KCL student had baked beans threatened to be thrown on her after starting free speech society

Lottie Tredgett claims she only avoided the threat after a last minute room change

A King’s College London (KCL) student says she had baked beans threatened to be thrown on her after starting a freedom of speech society at the university.

Lottie Tredgett, a philosophy master’s student at King’s, co-founded the university’s Free Speech Society last year with the aim of providing a neutral space for students across the political spectrum to share their ideas.

According to Lottie, the society was almost immediately met with hostility and social media accounts flooded with threats such as accusations of Nazism.

A coordinated campaign to mass-report the society for hate speech was also allegedly organised, despite Lottie saying that no hate speech was promoted.

The situation escalated when in December, the society invited gender-critical activist Helen Joyce, and KCL academic John Armstrong, a critic of diversity, equity and inclusion policies, to speak on campus.

Posters appeared around the university warning that “too many lives have been taken by your discrimination.”

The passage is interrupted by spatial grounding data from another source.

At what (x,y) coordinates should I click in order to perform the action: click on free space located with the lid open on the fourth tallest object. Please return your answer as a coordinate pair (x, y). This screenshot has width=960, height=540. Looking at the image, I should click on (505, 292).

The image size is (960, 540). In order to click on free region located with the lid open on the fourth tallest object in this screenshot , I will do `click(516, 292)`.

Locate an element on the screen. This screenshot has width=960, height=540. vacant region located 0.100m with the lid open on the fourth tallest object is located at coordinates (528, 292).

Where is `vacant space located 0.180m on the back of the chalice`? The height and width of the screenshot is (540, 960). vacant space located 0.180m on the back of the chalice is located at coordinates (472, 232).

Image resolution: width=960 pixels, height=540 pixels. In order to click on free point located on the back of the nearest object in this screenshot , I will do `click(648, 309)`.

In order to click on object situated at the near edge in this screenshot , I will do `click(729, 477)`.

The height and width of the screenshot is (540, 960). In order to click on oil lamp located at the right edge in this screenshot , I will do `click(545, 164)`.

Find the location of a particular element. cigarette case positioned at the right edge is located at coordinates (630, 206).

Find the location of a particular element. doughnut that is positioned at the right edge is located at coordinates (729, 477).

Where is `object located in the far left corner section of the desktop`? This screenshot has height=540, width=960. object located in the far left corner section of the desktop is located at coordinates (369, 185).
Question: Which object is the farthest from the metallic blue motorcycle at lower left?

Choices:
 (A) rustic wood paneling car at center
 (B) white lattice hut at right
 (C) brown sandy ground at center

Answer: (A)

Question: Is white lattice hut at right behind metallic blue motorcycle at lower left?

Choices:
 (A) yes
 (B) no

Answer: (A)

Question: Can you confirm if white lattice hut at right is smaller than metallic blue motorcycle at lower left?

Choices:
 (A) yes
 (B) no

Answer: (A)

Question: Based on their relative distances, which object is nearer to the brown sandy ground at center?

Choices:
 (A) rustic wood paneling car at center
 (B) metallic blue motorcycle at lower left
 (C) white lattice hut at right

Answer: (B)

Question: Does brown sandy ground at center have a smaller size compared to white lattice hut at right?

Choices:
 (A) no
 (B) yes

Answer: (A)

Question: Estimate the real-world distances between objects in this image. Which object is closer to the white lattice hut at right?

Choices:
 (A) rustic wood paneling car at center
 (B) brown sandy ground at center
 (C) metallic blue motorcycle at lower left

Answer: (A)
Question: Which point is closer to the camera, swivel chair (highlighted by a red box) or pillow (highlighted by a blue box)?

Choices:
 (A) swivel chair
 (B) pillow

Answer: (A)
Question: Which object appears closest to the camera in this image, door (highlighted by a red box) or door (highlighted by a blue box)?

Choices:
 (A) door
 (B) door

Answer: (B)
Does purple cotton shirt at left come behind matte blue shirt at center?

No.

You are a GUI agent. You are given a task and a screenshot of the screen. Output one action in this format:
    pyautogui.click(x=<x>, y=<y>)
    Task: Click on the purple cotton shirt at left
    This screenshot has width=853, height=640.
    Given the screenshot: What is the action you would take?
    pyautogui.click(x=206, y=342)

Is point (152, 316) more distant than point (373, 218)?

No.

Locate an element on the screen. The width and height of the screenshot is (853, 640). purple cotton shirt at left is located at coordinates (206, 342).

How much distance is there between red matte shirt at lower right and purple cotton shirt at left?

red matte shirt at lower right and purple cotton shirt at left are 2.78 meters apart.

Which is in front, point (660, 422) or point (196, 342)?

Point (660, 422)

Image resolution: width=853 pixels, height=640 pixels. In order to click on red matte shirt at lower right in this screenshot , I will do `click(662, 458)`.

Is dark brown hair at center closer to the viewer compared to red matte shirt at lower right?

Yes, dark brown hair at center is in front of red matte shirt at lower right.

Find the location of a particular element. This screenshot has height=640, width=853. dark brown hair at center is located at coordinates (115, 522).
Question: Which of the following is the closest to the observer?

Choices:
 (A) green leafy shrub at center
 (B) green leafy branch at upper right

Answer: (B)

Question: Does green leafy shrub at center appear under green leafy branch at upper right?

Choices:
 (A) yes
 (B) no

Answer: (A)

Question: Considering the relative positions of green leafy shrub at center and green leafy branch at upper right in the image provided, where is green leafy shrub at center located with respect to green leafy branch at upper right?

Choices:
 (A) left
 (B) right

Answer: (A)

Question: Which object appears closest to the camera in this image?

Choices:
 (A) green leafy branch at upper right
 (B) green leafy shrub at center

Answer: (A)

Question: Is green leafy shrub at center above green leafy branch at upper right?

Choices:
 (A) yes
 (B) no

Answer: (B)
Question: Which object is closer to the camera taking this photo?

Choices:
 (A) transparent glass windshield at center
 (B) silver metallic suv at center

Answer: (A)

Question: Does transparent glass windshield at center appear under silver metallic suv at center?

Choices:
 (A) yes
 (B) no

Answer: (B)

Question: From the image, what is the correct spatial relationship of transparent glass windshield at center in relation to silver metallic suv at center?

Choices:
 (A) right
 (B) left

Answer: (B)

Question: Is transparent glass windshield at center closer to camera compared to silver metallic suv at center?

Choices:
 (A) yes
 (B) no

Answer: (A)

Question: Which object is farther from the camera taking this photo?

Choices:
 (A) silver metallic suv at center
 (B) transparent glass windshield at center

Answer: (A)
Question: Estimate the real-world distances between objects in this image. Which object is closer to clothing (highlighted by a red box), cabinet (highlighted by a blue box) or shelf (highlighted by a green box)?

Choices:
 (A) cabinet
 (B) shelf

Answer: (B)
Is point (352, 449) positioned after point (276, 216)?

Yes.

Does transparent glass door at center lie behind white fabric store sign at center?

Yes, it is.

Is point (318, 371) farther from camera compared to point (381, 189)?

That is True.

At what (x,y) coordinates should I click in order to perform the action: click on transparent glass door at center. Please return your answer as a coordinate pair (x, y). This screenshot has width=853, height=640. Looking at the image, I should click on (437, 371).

A plan to throw baked beans at the speakers was only avoided, Lottie claims, by a last-minute venue change and a significant security presence.

She also claims that since starting her course, she has seen how students have been reduced to tears in seminars for exploring ideas such as the defence of single-sex spaces or capitalism.

In what she calls a “dichotomised student world,” those deemed to belong to the “oppressing class” are, she says, permanently branded as problematic.

She points to the case of Usama Ghanem, a KCL student whose visa sponsorship was revoked by the university after his involvement in pro-Palestine protests, which prompted an open letter signed by 380 people condemning it as a “serious violation of freedom of speech.”

Lottie says her society publicised the case and hosted seminars on the censorship of pro-Palestine activism, though she acknowledges that most left-wing student activists still refused to engage with them.

Her central argument is that free speech is not a right-wing cause. At this year’s Freshers’ Fair, she recounts being asked by a student whether her society was racist, on the basis that “only racists care about free speech.”

After a conversation about the proscription of Palestine Action, the same student ended up commending the society. It is this kind of exchange, she says, that has made the society’s seminars “diverse, lively, and full of genuinely productive conversation.”

A spokesperson for King’s College London said: “We are committed to upholding the right of freedom of expression within the law for everyone across our diverse community of people with different beliefs, views and experiences. We take seriously any claims of intimidation, harm, or harassment that infringe on the rights of others to freedom of expression, and we encourage students or staff to submit a complaint through Report and Support so that we can investigate these in line with our robust policies and procedures, and offer support through our Wellbeing and Welfare service.”

KCLSU, and KCL Palestine Action were contacted for comment.